Isn’t it funny, I mused to myself, still half asleep, how we identify things by their shape. The top of Skeeter’s head that I viewed through a half-opened eye could be something else — it was all shadows.

Right about then I felt Skeeter jump up on the other side of the bed. There’s only one cat in the house. Logic tells me that if Skeeter is on the end of the bed, what I’m viewing through the slit in the covers is not the top of the cat’s head. I opened both eyes. It was the toes of my tossed-over snow boots that I saw through my skewed perspective.

Perspective is something I’ve been thinking a lot about lately, what with the recent elections and all. It has been my perspective, for instance, that my Democratic vote didn’t count at all in Kansas, that every time I cast my ballot since returning to the middle of the country, I was just wasting my energy. However, that perspective has changed.

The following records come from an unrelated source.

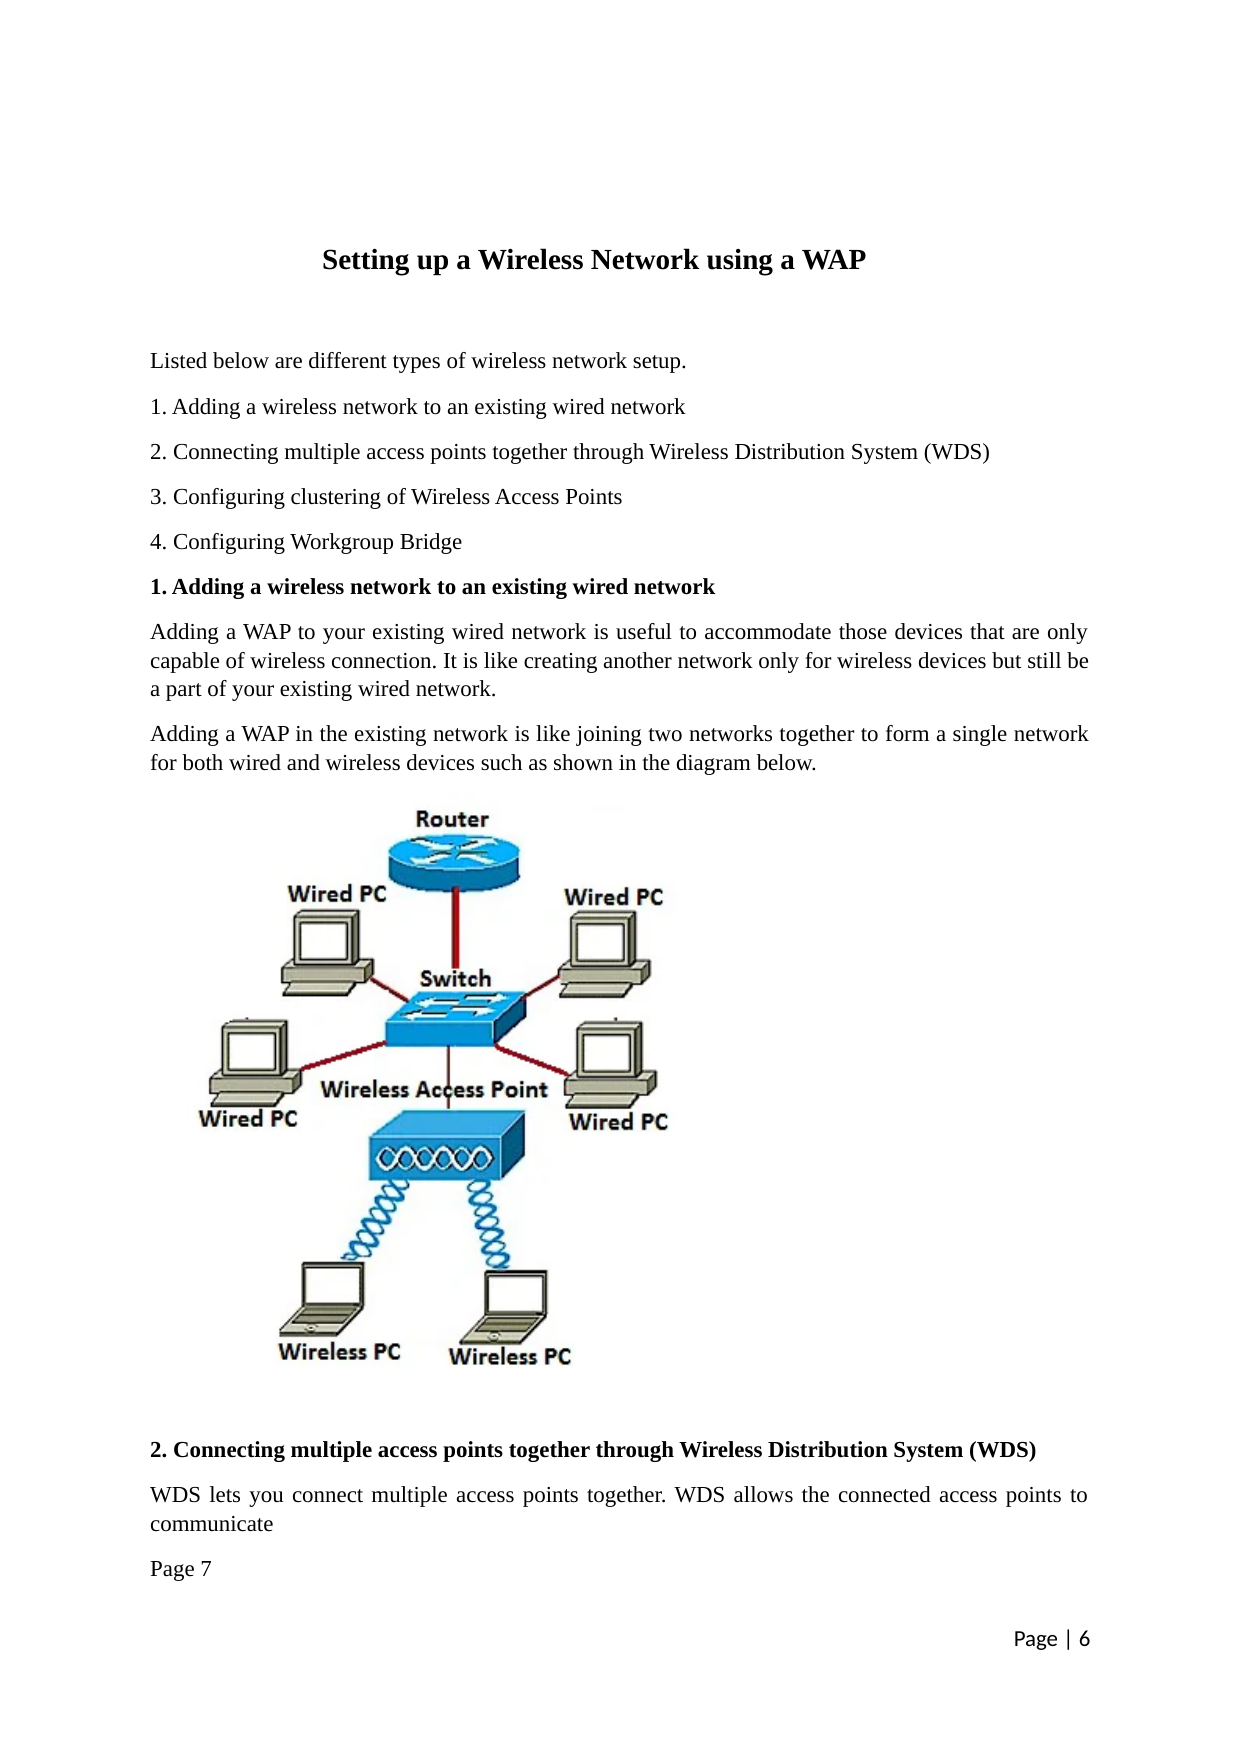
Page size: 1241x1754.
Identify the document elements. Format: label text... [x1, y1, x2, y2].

text Adding a WAP to your existing wired network is useful to accommodate those devices that are only capable of wireless connection. It is like creating another network only for wireless devices but still be a part of your existing wired network. [150, 618, 1090, 701]
text 2. Connecting multiple access points together through Wireless Distribution System (WDS) [150, 438, 1090, 464]
text 4. Configuring Workgroup Bridge [150, 528, 1090, 554]
text Adding a WAP in the existing network is like joining two networks together to form a single network for both wired and wireless devices such as shown in the diagram below. [150, 720, 1090, 775]
text 1. Adding a wireless network to an existing wired network [150, 573, 1090, 599]
text Page 7 [150, 1555, 1090, 1581]
text 2. Connecting multiple access points together through Wireless Distribution System (WDS) [150, 1436, 1090, 1463]
text 3. Configuring clustering of Wireless Access Points [150, 483, 1090, 509]
picture [150, 793, 683, 1373]
text Setting up a Wireless Network using a WAP [150, 242, 1090, 276]
text 1. Adding a wireless network to an existing wired network [150, 393, 1090, 419]
text Listed below are different types of wireless network setup. [150, 348, 1090, 374]
text WDS lets you connect multiple access points together. WDS allows the connected access points to communicate [150, 1481, 1090, 1536]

We’ve managed to elect a Democratic governor.

I try to teach the concept of perspective to my students, grades three through five, in my art classes at Centre Elementary. Perspective is a big word for them and we just scratch the surface of the concept. For them, perspective is at its beginning stage of “near versus far.”

“This is one of the ways an artist shows perspective,” I tell them. “Objects that are close to us are bigger. Things that are far away are smaller.”

What they don’t know is that perspective is a really complicated subject.

The perspective I had, squinting with one eye into the early morning gloom at what I thought was the cat, was skewed. I had to open both eyes before I could see things clearly. A little early-morning enlightenment also helped.

I’m sure there is something weighty for us to glean from that insight — the need for open eyes and new information — and it will come to me eventually.

My perspective has also been jolted recently with the arrival of the wind farm project in Marion County. I remember when I first heard about what was coming.

“Will they be close to Ramona?” I asked.

“Probably within a couple miles of town,” they said.

And I imagined one of those big majestic machines on the horizon.

“The first ones to go up will be testers,” they went on. “A few, to see what kind of electricity they’ll produce.”

I imagined a handful of windmills now clustered on that same horizon.

Needless to say, reality has begun to set in. My perspective, while still positive because I know we all need and want electricity and this is the most environmentally-friendly way to get it, has had to shift. A windmill a “mile or two” out of town looks like it’s on my doorstep. When I walk down Ramona’s main street, I don’t see the horizon line. I see a gigantic windmill.

I’m having to learn new visual cues about how near and how far away these new landmarks appear to be. The water tower that used to tell me my turn was coming up, off of Highway 15 on my way to Tampa, fades into insignificance as a blip on the horizon when compared to the new windmills.

“I better slow down,” I say. “My turn is coming.”

“It’s a long way off,” my sister laughs as I protest that already I can see the windmills over by Tampa. The size, dwarfing everything else on the prairie in comparison, is staggering.

I’ve been out taking pictures of the windmill progress, but never have I seen one actually going up — until the other night. Jess called on her way home from Marion.

“You want to see the blades on a windmill going up?” she asked, “I’m almost home. Get your coat and meet me outside your house.”

I grabbed my camera and ran out.

Just outside of Ramona, the blades were slowly, slowly, slowly being lifted up for placement on another tower. Close up, looming large by perspectives laws, it came together, while a parade of identical windmills, in textbook perspective, stretched off into the sunset as far as I could see. It was the end of another day, another era, in the country.